Associare la parola “flop” a Bruce Springsteen è evento assai raro se non esclusivo, ma nel momento in cui redigo le mie impressioni sul biopic in oggetto, pare che i risultati al botteghino, se pur parziali, siano tutt’altro che incoraggianti.

Sicuramente , è bene dirlo, esordire ed esaurire tutto il discorso ad un riferimento meramente commerciale non si addice proprio alla natura del film e alle tematiche che affronta, dato che vengono scandagliati proprio i tempi e gli aspetti meno trionfali di Bruce. Uno Springsteen tutt’altro che “Boss”, piuttosto il fantasma di sé stesso, in una prospettiva forse inedita per chi non conosce la natura più intimista e bipolare del personaggio.

I punti di forza della pellicola sono l’essere un’opera che può essere visionata ed apprezzata da chiunque, anche da chi conosce in minima parte l’opera ed il vissuto di Springsteen; una storia affascinante (che avrebbe voluto anche essere profonda), ben calibrata tra esigenze narrative e slanci emotivi, che avrebbe sicuramente meritato un’accoglienza maggiore, se pur con tutte le riserve che nutro sull’esito finale.

E’ pur vero che proprio la scelta di discostarsi dai classici “biopic” odierni, non accogliendo la classica narrazione eroica e omnicomprensiva (o presunta tale) dell’artista di turno ma piuttosto soffermandosi su un periodo sia ristretto che oscuro, non ha giovato nel creare empatia e curiosità presso il grande pubblico, nonostante il soggetto abbia una potenziale cassa di risonanza “enorme” (e sia tutt’ora baciato da un successo travolgente, considerato dai più come uno tra i vecchi rocker che sta invecchiando nel modo migliore).

Scarsa anche la presenza prettamente musicale, per un film che bada maggiormente ai dialoghi, alle interrelazioni tra i vari personaggi, alle atmosfere rarefatte e spettrali che vogliono (vorrebbero) richiamare le sonorità proprie del disco “Nebraska“. Una scelta coraggiosa e sorprendente quella di scegliere tale spettro temporale e tematico per realizzare il film, tanto quanto fece lo stesso Springsteen dopo il successo di “The River”, scelta che avrebbe potuto frenarne irrimediabilmente l’ascesa.
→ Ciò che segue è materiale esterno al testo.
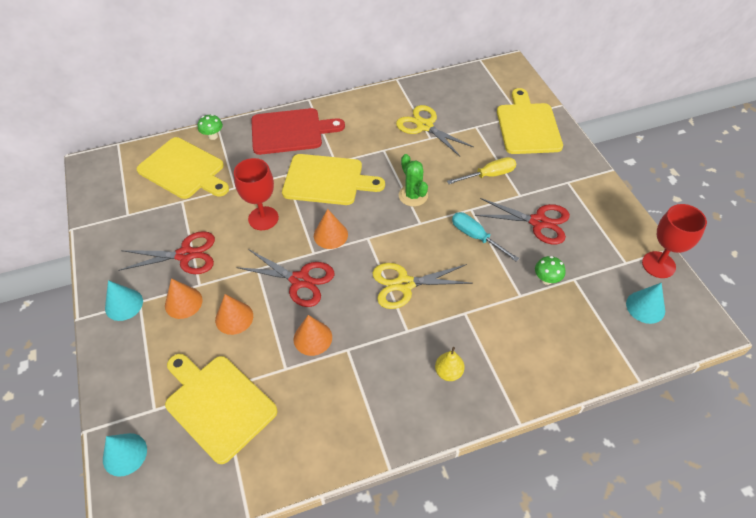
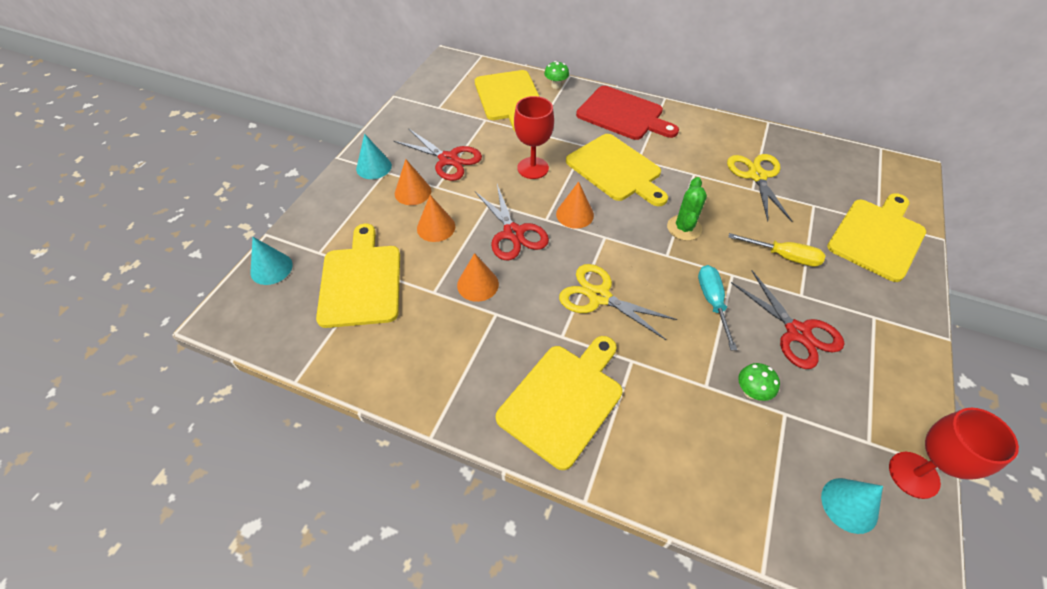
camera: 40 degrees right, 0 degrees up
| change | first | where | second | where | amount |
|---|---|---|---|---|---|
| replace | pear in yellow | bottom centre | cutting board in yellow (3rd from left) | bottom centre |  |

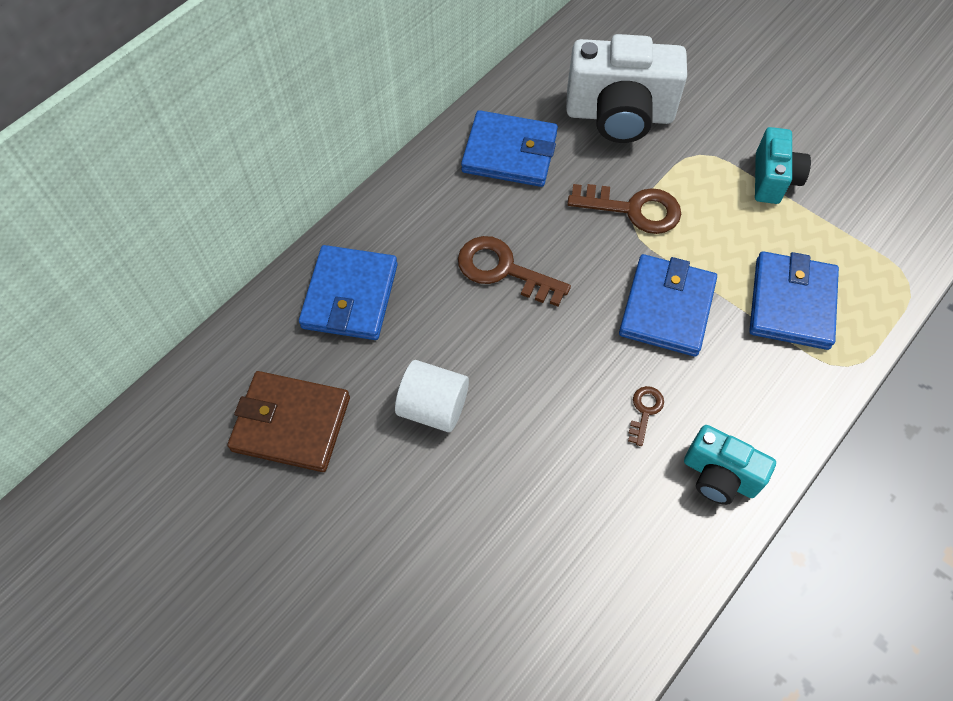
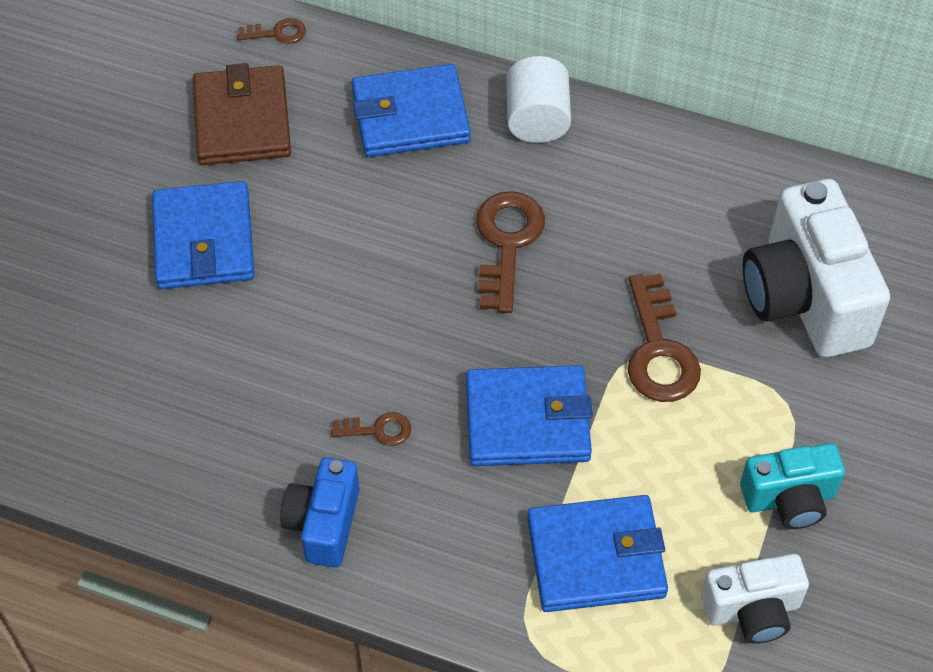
camera: 70 degrees right, 5 degrees down
| change | first | where | second | where | amount |
|---|---|---|---|---|---|
| move | cylinder in white | centre |  | top centre |  |
| move | wallet in blue (2nd from left in the first image) | top centre | wallet in blue (1st from left) | middle left |  |
| recolor | camera in turquoise (1st from left) | middle right | camera in blue | bottom centre |  |
| insert |  |  | key in brown (1st from left) | top left |  |
| insert |  |  | camera in white (1st from left) | bottom right |  |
Giova però ricordare e sottolineare quale sia la fonte di questo biopic, che valga anche come invito a procurarsene una copia, ovvero il libro di Warren Zaves dello stesso titolo (per i più attenti già lodevole solo per essere stato leader del gruppo dei Del Fuegos).

Un libro che magistralmente fotografa il particolare momento artistico ed umano di Bruce e che colloca il capolavoro (di coraggio, intensità ed arte) “Nebraska” non più e solo all’interno di una spietata e disarmante fotografia degli Stati Uniti reganiani ma ancor più come ritratto dei fantasmi presenti e passati dell’uomo Springsteen, non solo e non più il (più) grande perfomer rock.

Ed è proprio in questo frangente, nonostante il punto di partenza “coraggioso”, che il film fallisce e tradisce la sua natura di moderno biopic, accasciandosi in una mancanza di profondità ed in una eccessiva povertà storica e tematica.

Un film che, se pur sembra in contraddizione con quanto espresso poc’anzi, mi ha emozionato, ma forse grazie ai ganci emotivi di cui tutto il film è ricco, tra amori nati e subito soffocati, amari ricordi d’infanzia, depressione non più solo latente, tenacia e voglia di redenzione e diamo il giusto merito anche a Jeremy Allen White.

Di per sé, quindi, un “buon film” ma che pecca di diffusa semplificazione.

Forse più di così non era possibile fare?